_PARTS OF THE EXERCISE:_
**1.** Decide whether each statement agrees with the refuge article below. Answer yes or no for (a), (b) and (c), and quote the words of the text that decide each one. (a) USDA Wildlife Services was brought in to trap up to 20 coyotes each winter. (b) The Roosevelt elk on the refuge were in decline. (c) Marissa Heffernan's report appeared in The Daily News of Longview, Washington.
**2.** From the refuge article below, return the passage that begins at the words "U.S. Fish &" and stops after the words "coyotes each winter.".
**3.** According to the refuge article below, what was taking a daily toll on the Steamboat Slough dike?

Cows on the Julia Butler Hansen National Wildlife Refuge.(Beth Clifton collage)
Mismanagement
Regardless of whatever Julia Butler Hansen herself may have thought of the refuge management, however, the evident decades of mismanagement there led ANIMALS 24-7 to ask in a February 6, 2015 headline, “Is this the most mismanaged U.S. National Wildlife Refuge?”
At that point there were few if any deer left to be seen along the Washington shore portion of the refuge. Roosevelt elk, though subject to intensive hunting at times to thin their population, were thriving, but were often officially blamed for depleting the browse and forage upon which the Columbian white-tailed deer depend for their sustenance.
And of course there were abundant cattle, who also depleted the refuge food supply for ungulates, while trampling the grass providing cover to Columbian white-tailed deer fawns.
U.S. Fish & Wildlife Service biologists tromping in to fit each fawn with a radio collar did not help the situation. Coyotes, also preying upon newborn calves, were blamed for the persistent failure of the Julia Butler Hansen National Wildlife Refuge population of Columbian white-tailed deer to grow and thrive.
Therefore USDA Wildlife Services was called in to trap as many as 20 coyotes each winter.

Great egrets at the Julia Butler Hansen National Wildlife Refuge.
(Beth Clifton collage)
Dike erosion
These days, though, reported Marissa Heffernan on September 8, 2021 for The Daily News of nearby Longview, Washington, “After seven years of tides, it’s hard to tell the restored tidal wetland portion of the Julia Butler Hansen Columbian White-Tailed Deer National Wildlife Refuge was once dry land,” inundated more by cow poop than irrigated by the Columbia River.
As of 2015, the management of the Willapa National Wildlife Refuge Complex, including the Julia Hansen Butler National Wildlife Refuge, had been well aware for more than a year that the 90-year-old Steamboat Slough dike protecting the western mainland part of the refuge was in imminent danger of failing.
The wakes from large vessels and barges heading back and forth along the Columbia River between Portland, Oregon, and the Pacific Ocean were taking a daily toll, adding to the annual damage done by spring flooding after snowmelt in the upper Columbia watershed.
“If erosion fully undercut the dike,” wrote Heffernan, “the refuge could have flooded, as well as possibly State Route 4,” the highway running west from Longview to Johnson’s Landing on the Naselle River, just south of Aberdeen, where the Olympic Peninsula meets the Pacific.

Columbia white-tailed deer at the Julia Butler Hansen National Wildlife Refuge.

_AVAILABLE DATA:_
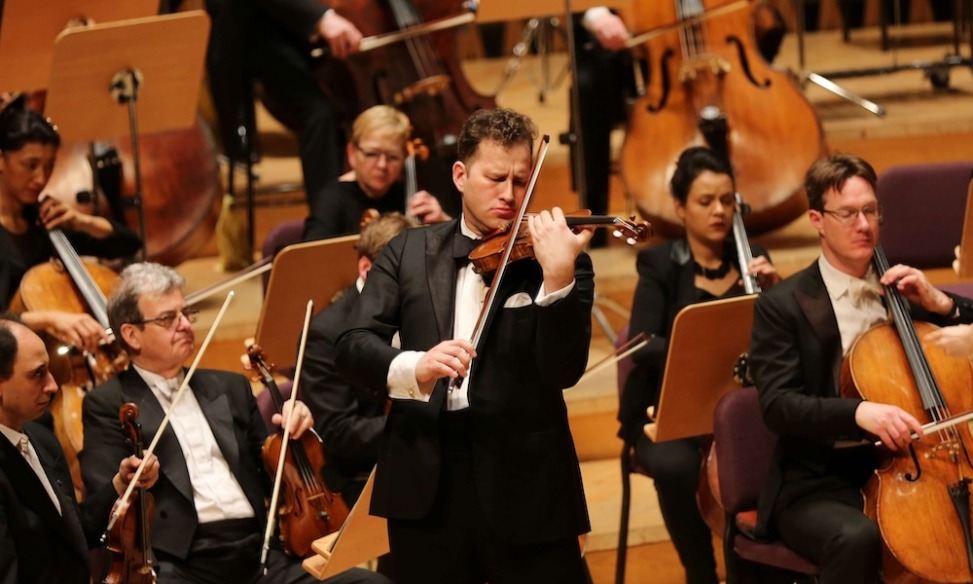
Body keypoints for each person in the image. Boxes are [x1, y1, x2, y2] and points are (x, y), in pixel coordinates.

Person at [335, 107, 595, 583]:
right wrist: (415, 366)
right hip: (426, 484)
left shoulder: (558, 258)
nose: (510, 194)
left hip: (527, 484)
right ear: (460, 175)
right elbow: (352, 345)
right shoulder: (407, 251)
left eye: (521, 181)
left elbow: (564, 370)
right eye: (495, 178)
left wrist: (558, 276)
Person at [78, 263, 389, 584]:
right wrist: (125, 480)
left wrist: (297, 437)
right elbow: (103, 512)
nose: (185, 325)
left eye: (186, 313)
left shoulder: (229, 386)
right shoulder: (108, 403)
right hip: (181, 565)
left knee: (370, 583)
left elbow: (275, 480)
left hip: (258, 555)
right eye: (168, 318)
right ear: (131, 334)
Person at [749, 153, 973, 583]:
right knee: (858, 538)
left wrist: (941, 303)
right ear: (817, 220)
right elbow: (778, 405)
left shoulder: (904, 289)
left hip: (924, 464)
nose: (864, 225)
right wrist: (857, 411)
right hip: (820, 481)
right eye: (848, 213)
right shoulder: (782, 305)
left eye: (871, 210)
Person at [617, 146, 779, 584]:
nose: (719, 211)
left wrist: (776, 293)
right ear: (680, 207)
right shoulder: (659, 264)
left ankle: (756, 567)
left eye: (727, 200)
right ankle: (701, 571)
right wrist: (698, 347)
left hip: (739, 411)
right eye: (706, 201)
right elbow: (641, 344)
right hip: (670, 412)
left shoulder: (753, 258)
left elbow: (781, 340)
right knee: (675, 466)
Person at [0, 315, 159, 584]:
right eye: (37, 373)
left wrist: (121, 484)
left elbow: (73, 533)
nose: (52, 385)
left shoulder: (42, 439)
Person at [0, 104, 141, 353]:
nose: (41, 178)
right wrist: (50, 319)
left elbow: (128, 243)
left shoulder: (42, 220)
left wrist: (81, 221)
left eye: (49, 166)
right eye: (30, 165)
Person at [301, 212, 415, 506]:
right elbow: (338, 431)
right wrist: (418, 424)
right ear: (366, 268)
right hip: (363, 475)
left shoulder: (419, 308)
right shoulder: (326, 332)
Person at [204, 0, 363, 203]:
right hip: (258, 26)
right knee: (320, 112)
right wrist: (321, 18)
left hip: (300, 29)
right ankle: (328, 215)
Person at [303, 105, 447, 242]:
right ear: (352, 153)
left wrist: (443, 222)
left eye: (393, 157)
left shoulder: (410, 193)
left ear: (404, 157)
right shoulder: (332, 199)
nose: (382, 165)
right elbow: (312, 254)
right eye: (371, 154)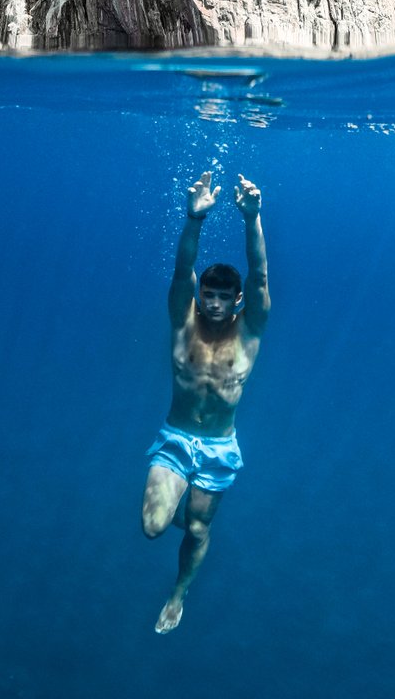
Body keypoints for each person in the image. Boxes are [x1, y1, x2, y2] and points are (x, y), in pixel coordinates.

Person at [141, 169, 270, 633]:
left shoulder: (248, 332)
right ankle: (182, 498)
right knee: (154, 526)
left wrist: (251, 219)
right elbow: (181, 272)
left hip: (218, 448)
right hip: (176, 439)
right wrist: (193, 221)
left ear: (236, 302)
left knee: (196, 530)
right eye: (207, 295)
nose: (213, 304)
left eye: (222, 298)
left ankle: (178, 593)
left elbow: (258, 278)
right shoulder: (183, 323)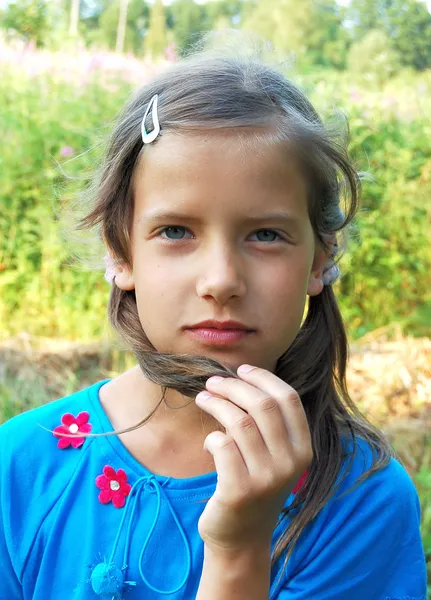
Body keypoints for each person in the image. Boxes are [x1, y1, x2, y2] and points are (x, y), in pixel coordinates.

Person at [0, 42, 427, 600]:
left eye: (265, 235)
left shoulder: (361, 499)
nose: (221, 279)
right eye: (176, 231)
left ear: (320, 259)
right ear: (120, 251)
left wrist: (240, 549)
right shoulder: (20, 467)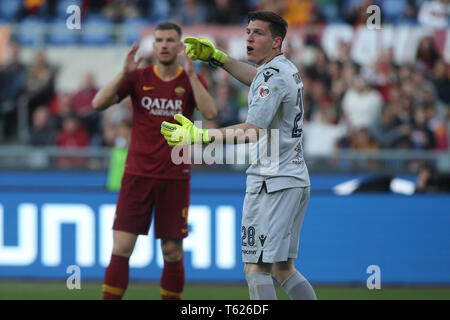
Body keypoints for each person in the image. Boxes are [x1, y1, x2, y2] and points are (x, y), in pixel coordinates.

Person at [161, 11, 317, 300]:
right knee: (283, 268)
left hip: (272, 182)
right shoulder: (284, 68)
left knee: (255, 267)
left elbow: (251, 131)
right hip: (292, 178)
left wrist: (200, 136)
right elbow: (258, 78)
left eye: (258, 33)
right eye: (248, 31)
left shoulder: (273, 76)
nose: (249, 37)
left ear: (276, 41)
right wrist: (219, 58)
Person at [92, 22, 218, 300]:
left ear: (179, 45)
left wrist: (194, 78)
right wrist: (122, 74)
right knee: (122, 247)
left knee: (172, 251)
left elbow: (210, 112)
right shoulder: (138, 77)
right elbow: (98, 104)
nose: (163, 45)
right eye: (159, 40)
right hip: (137, 173)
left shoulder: (188, 79)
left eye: (170, 40)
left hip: (175, 175)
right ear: (153, 45)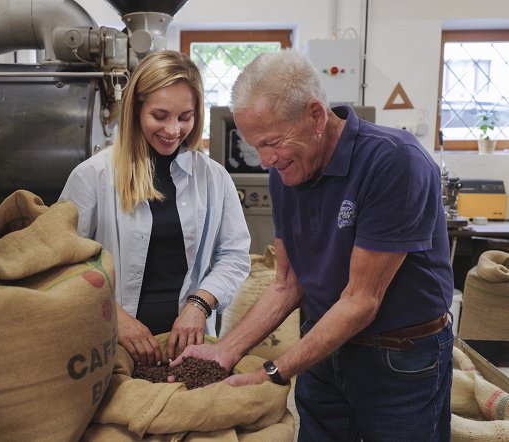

_ANSWERS FOR THIS EXERCISE:_
**1.**
(a) Yes: "USDA Wildlife Services was called in to trap as many as 20 coyotes each winter."
(b) No: "Roosevelt elk, though subject to intensive hunting at times to thin their population, were thriving"
(c) Yes: "reported Marissa Heffernan on September 8, 2021 for The Daily News of nearby Longview, Washington"

**2.**
U.S. Fish & Wildlife Service biologists tromping in to fit each fawn with a radio collar did not help the situation. Coyotes, also preying upon newborn calves, were blamed for the persistent failure of the Julia Butler Hansen National Wildlife Refuge population of Columbian white-tailed deer to grow and thrive.
Therefore USDA Wildlife Services was called in to trap as many as 20 coyotes each winter.

**3.** The wakes from large vessels and barges moving along the Columbia River between Portland, Oregon, and the Pacific Ocean.